In fact, the most glaring truth is that Islam’s mobsters fear the West has it right: that we have perfected a system of life that Islam’s holy scriptures urged Muslims to learn and practice, but over the centuries increasingly did not…

They know they are losing the ideological struggle for hearts and minds, for life in all its different dimensions, and so they prepare themselves, and us, for Armageddon by starting fires everywhere in a display of Islamic unity intended to galvanize the masses they cannot feed, clothe, educate, or house.

All this is obvious enough. And it shows why the Freedom Agenda of the Bush Presidency arguably had better quality intellectual beef, in that it attempted to engage with the core issue of the ghastly lack of intelligent pluralism in many Islamic societies. 

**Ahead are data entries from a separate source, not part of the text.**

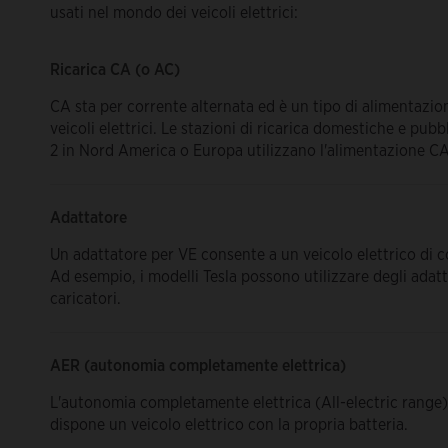
usati nel mondo dei veicoli elettrici:
Ricarica CA (o AC)
CA sta per corrente alternata ed è un tipo di alimentazio
veicoli elettrici. Le stazioni di ricarica domestiche e pubb
2 in Nord America o Europa utilizzano l'alimentazione CA
Adattatore
Un adattatore per VE consente a un veicolo elettrico di conn
Ad esempio, i modelli Tesla possono utilizzare degli adatta
caricatori.
AER (autonomia completamente elettrica)
L'autonomia completamente elettrica (All-electric range)
dispone un veicolo elettrico con la propria batteria.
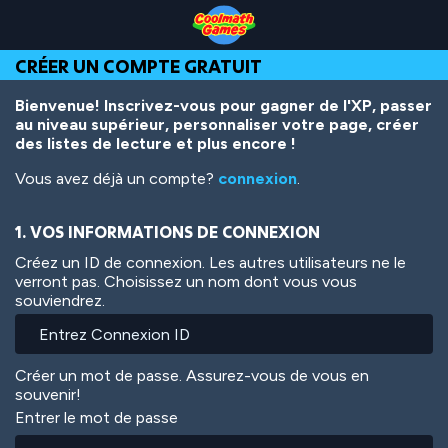
Skip
Skip
Skip
Skip
Aller
to
to
to
to
au
Top
Navigation
Main
Footer
contenu
CRÉER UN COMPTE GRATUIT
of
Content
principal
Page
Bienvenue! Inscrivez-vous pour gagner de l'XP, passer
au niveau supérieur, personnaliser votre page, créer
des listes de lecture et plus encore !
Vous avez déjà un compte?
connexion
.
1. VOS INFORMATIONS DE CONNEXION
Créez un ID de connexion. Les autres utilisateurs ne le
verront pas. Choisissez un nom dont vous vous
souviendrez.
Créer un mot de passe. Assurez-vous de vous en
souvenir!
Entrer le mot de passe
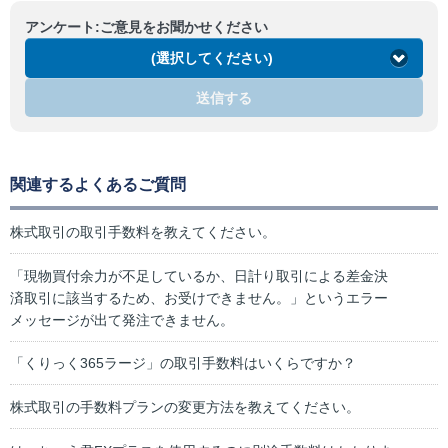
アンケート:ご意見をお聞かせください
(選択してください)
送信する
関連するよくあるご質問
株式取引の取引手数料を教えてください。
「現物買付余力が不足しているか、日計り取引による差金決
済取引に該当するため、お受けできません。」というエラー
メッセージが出て発注できません。
「くりっく365ラージ」の取引手数料はいくらですか？
株式取引の手数料プランの変更方法を教えてください。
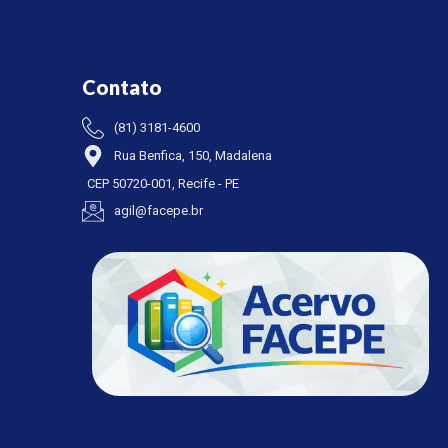
Contato
(81) 3181-4600
Rua Benfica, 150, Madalena
CEP 50720-001, Recife - PE
agil@facepe.br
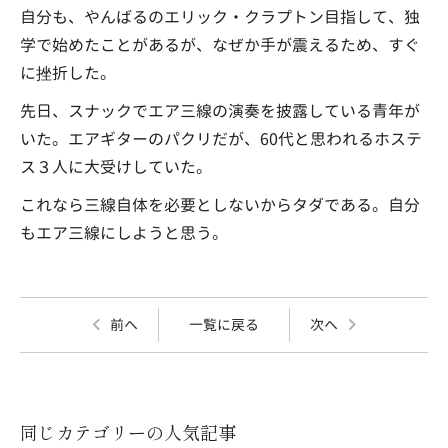
自分も、やんばるのエリック・クラプトン目指して、独
学で始めたことがあるが、なぜか手が震えるため、すぐ
に挫折した。
先日、スナックでエア三線の演奏を披露している青年が
いた。エアギターのパクリだが、60代と思われるホステ
ス３人に大受けしていた。
これなら三線自体を必要としないからタダである。自分
もエア三線にしようと思う。
前へ
一覧に戻る
次へ
同じカテゴリーの人気記事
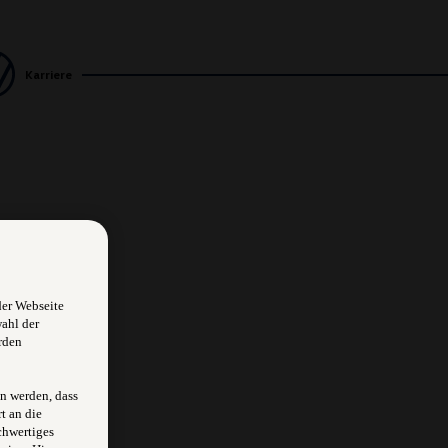
Karriere
der Webseite
wahl der
rden
n werden, dass
t an die
chwertiges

The 2003 Bush speech is pretty darn good on substance – pity the follow-through was so incompetent:

Sixty years of Western nations excusing and accommodating the lack of freedom in the Middle East did nothing to make us safe — because in the long run, stability cannot be purchased at the expense of liberty.

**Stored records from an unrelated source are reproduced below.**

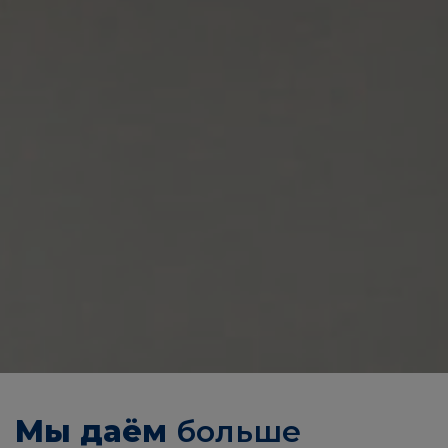
Мы даём
больше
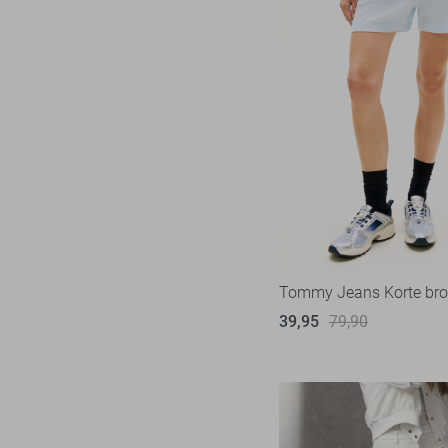
XL/XXL
XXL
XXL/32
XXL/34
XXXL
Tommy Jeans Korte bro
39,95
79,90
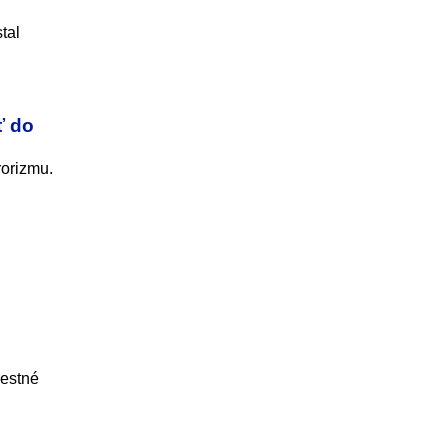
tal
ť do
rorizmu.
restné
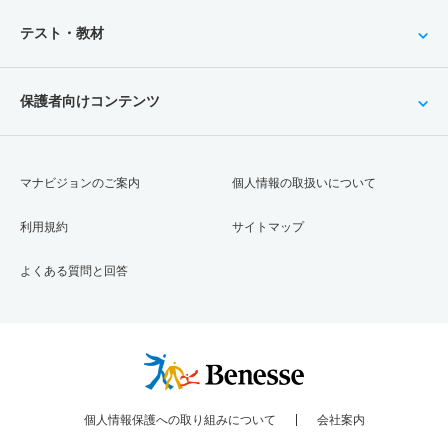
テスト・教材
保護者向けコンテンツ
マナビジョンのご案内
個人情報の取扱いについて
利用規約
サイトマップ
よくある質問と回答
個人情報保護への取り組みについて
会社案内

As long as the Middle East remains a place where freedom does not flourish, it will remain a place of stagnation, resentment, and violence ready for export. And with the spread of weapons that can bring catastrophic harm to our country and to our friends, it would be reckless to accept the status quo.

So, question.

Does Obama believe in the deep shallowness of his speech?

Or is he playing a wily sophisticated game, trying to win the confidence of what might be said to be mainstream West-sceptic Islam with a view to getting Islamist extremists marginalised while deploying all sorts of US-funded schemes to chip away at Islamic conservative societies and open them up inch by inch to the contradictions of modern secular rationalism?

And, while all that is going on, building up some rhetorical credit in the bank so that as and when the next mass Islamist terrorist outrage against US interests takes place, he can respond with heavy Bush-Hitlerish force and sparkling crocodile tears of regret?

Back to where I started. Whatever the underlying overlapping motivations President Obama had in mind, the core message he sent was that the USA under his leadership wants to deal with Islam as it is and not what ‘America’ might want it to be.

This does set a new accommodating tone. But I suspect that sooner or later events will show that the implicit encouragement it gives to anti-Western (and anti-American) impulses in the ‘Islamic world’ exceeds the encouragement it gives to those Muslims who are pressing for much greater and more pluralistic reforms.

Iranian writer Amir Taheri:

A speech is no substitute for policy. Obama has no Middle East policy, a fact certain to be exposed before long. He has no policy because he lacks the big idea around which policy is made.

In the Middle East today, those who fight for democracy and human rights are unhappy.